Закончив речь, он повернулся и ушел в другой конец коридора. Устами вто­рого больного не только толковался случай в комнате свидания, не только верба- лизировался интерпретативный бред, но и давалась почти патогенетическая оценка бредообразования чувственного — как наивного творчества, как слишком простого и очень для него (и не только для него) понятного. Итак, один и тот же факт, одно и то же событие жизни получало различное психопатологическое оформление. Первый больной немедленно, тут же, по ходу восприятия реально существующей в действительности женщины (его собственной жены), без какой- либо интеллектуальной переработки, логического обоснования, ex tempera, про­дуцирует бредовую оценку увиденного, входящую составной частью в один из симптомов острого чувственного бреда — симптом Фреголи (бред двойника, в дан­ном случае отрицательного). Второй больной, увидев то же самое, оценивая те же самые чувственные впечатления и восприятие реально существующей женщины, разрабатывает логически безупречную систему доказательства шпионской сущ­ности привлекательной девушки. Его логика, кстати, почти ничем не отличается от логики сталинских трибуналов, которые могли приклеить ярлык американско­го шпиона студенту, который для углубленного изучения английского языка пе­реводил Джека Лондона в подлиннике. Разница, с точки зрения аргументации шпионской деятельности, между импортным яблоком и импортной книгой ми­нимальная. Это означает, что только по содержанию, только по объективному признаку больной душевной жизни — сути содержания бредовой идеи, невозмож­но убедительно доказать болезненную природу умозаключения. Мы уже затрону­ли один из видов острого чувственного бреда, но симптом Фреголи является од­ним из частных случаев синдрома Капгра, описанного в 1923 г. При нем отмеча­ются нарушения узнавания, определения, идентификации людей. Больной не узнает близких, родных, знакомых, принимает их за двойников или загримиро­ванных под них подставных лиц, что носит название бреда отрицательного двой­ника. В других случаях незнакомых людей больной воспринимает как известных, знакомых ему (бред положительного двойника). В 1979 г. Н.Г. Шумский предста­вил четыре варианта синдрома Капгра: 1) иллюзорная форма ложного узнавания; 2) иллюзорно-бредовая; 3) бредовая форма (именно к этому варианту относятся бред двойника и симптом Фреголи); 4) ложные узнавания с бредом и сенсорными нарушениями. К этому варианту автор относил и бред интерметаморфозы Курбо- на-Тюска—Домезона.
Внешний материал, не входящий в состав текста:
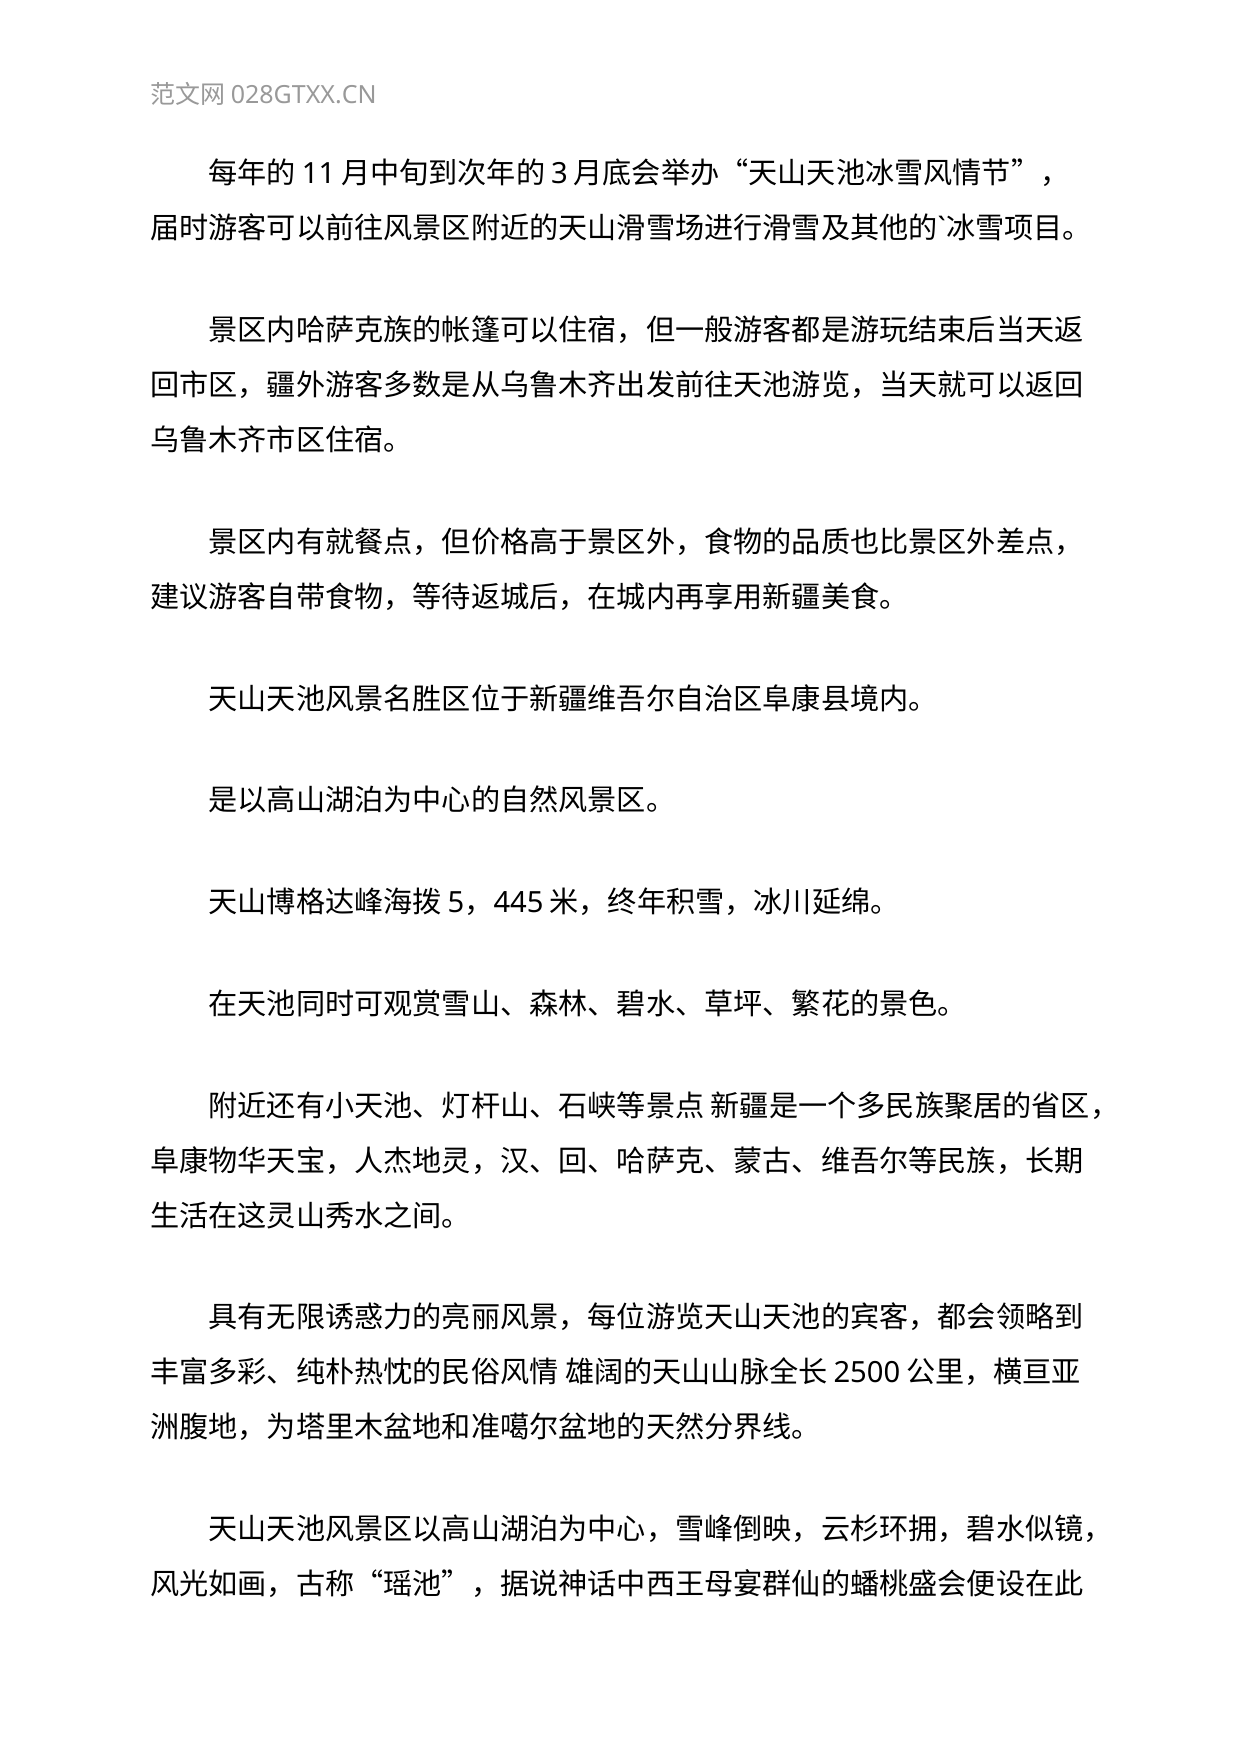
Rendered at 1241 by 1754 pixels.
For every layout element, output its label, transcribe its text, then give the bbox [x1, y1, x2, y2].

text 是以高山湖泊为中心的自然风景区。 [150, 777, 1090, 819]
text 天山天池风景名胜区位于新疆维吾尔自治区阜康县境内。 [150, 675, 1090, 717]
text 附近还有小天池、灯杆山、石峡等景点 新疆是一个多民族聚居的省区，阜康物华天宝，人杰地灵，汉、回、哈萨克、蒙古、维吾尔等民族，长期生活在这灵山秀水之间。 [150, 1082, 1090, 1234]
text 具有无限诱惑力的亮丽风景，每位游览天山天池的宾客，都会领略到丰富多彩、纯朴热忱的民俗风情 雄阔的天山山脉全长2500公里，横亘亚洲腹地，为塔里木盆地和准噶尔盆地的天然分界线。 [150, 1294, 1090, 1446]
text 在天池同时可观赏雪山、森林、碧水、草坪、繁花的景色。 [150, 981, 1090, 1023]
text 天山博格达峰海拨5，445米，终年积雪，冰川延绵。 [150, 879, 1090, 921]
text 每年的11月中旬到次年的3月底会举办“天山天池冰雪风情节”，届时游客可以前往风景区附近的天山滑雪场进行滑雪及其他的`冰雪项目。 [150, 150, 1090, 247]
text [150, 1506, 1090, 1603]
text 景区内哈萨克族的帐篷可以住宿，但一般游客都是游玩结束后当天返回市区，疆外游客多数是从乌鲁木齐出发前往天池游览，当天就可以返回乌鲁木齐市区住宿。 [150, 307, 1090, 459]
text 景区内有就餐点，但价格高于景区外，食物的品质也比景区外差点，建议游客自带食物，等待返城后，在城内再享用新疆美食。 [150, 518, 1090, 616]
В 1976 г. В.Н. Краснов описал симптом ретроспективных на­рушений узнавания, при котором ложное опознание формируется через некоторое время после визуального контакта с ложно опознаваемым лицом - больной рет­роспективно утверждает, что когда-то им виденный человек был ему знаком, или, наоборот, под видом знакомого человека или родственника предстал совершен­но незнакомый человек. Нетрудно заметить, что в данном случае речь идет о ретроспективном, отставленном во времени каком-либо варианте симптомов положительного или отрицательного двойника.